Global Dictionary in Hive

Count distinct(bitmap) measure is very important for many scenario, such as PageView statistics, and Kylin support count distinct since 1.5.3 .
Apache Kylin implements precisely count distinct measure based on bitmap, and use global dictionary to encode string value into integer.
Currently we have to build global dictionary in single process/JVM, which may take a lot of time and memory for UHC. By this feature(KYLIN-3841), we use Hive, a distributed SQL engine to build global dictionary.

This will help to:
1. Reduce memory pressure of Kylin process, MapReduce(or other engine which hive used) will be used to build dict instead of Kylin process itself.
2. Make build base cuboid quicker, because string value has been encoded in previous step.
3. Make global dictionary reusable.
4. Make global dictionary readable and bijective, you may use global dictionary outside Kylin, this maybe useful in many scenario.

Step by step Analysis

This feature will add three additional steps in cube building if enabled, let us try to understand what Kylin do in these steps.

  1. Global Dict Mr/Hive extract dict_val from Data

    • Create a Hive table for store global dictionary if it is not exists, table name should be CubeName_Suffix. This table has two normal column and one partition column, two normal columns are dict_key and dict_value, which for origin value and encoded integer respectively.
    • Create a temporary table with “__group_by” as its suffix, which used to store distinct value for specific column.
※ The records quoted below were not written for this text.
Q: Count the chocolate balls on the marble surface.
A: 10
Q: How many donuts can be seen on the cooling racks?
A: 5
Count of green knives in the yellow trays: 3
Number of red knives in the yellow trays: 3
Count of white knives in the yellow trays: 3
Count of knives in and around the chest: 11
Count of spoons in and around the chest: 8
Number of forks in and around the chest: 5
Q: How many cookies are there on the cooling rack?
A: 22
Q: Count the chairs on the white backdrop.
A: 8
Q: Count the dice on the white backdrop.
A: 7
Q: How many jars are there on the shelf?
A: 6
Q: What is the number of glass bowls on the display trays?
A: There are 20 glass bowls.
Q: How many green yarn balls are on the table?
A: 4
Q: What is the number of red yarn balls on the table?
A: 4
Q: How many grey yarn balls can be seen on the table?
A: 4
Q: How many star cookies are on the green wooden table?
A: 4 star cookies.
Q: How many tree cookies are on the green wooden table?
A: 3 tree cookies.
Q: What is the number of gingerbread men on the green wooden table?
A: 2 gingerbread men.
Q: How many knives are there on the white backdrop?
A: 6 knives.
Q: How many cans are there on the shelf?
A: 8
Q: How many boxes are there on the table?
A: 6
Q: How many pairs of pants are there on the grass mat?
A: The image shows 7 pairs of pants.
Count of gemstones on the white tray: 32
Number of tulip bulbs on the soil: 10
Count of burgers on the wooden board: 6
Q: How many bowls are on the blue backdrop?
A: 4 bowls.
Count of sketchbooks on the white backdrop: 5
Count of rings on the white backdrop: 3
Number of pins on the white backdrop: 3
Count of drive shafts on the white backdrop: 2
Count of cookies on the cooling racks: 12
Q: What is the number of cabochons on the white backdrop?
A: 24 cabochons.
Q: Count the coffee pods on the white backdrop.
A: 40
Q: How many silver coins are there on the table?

This table has one normal column and one partition column, normal column is dict_key which used to store origin value.
    • Insert distinct value into temporary table created above for each column by using a hive query “select cloA from flatTable group by cloA”.

    When this step finished, you should get a temporary table contains distinct values, each partition for specific Count_Distinct column.

  2. Global Dict Mr/Hive build dict_val

    • Find all fresh distinct value which never exists in any older segments by LEFT JOIN between global dictionary table and temporary table.
    • Append all fresh distinct value to the tail of global dictionary table by UNION. By the power of row_number function in Hive, added value will be encoded with integer in incremental way.

    When this step finished, all distinct value for all Count_Distinct column will be encoded correctly in global dictionary table.

  3. Global Dict Mr/Hive replace dict_val to Data

    • Using LEFT JOIN to replace original string value with encoded integer on flat table which used to build cuboid later.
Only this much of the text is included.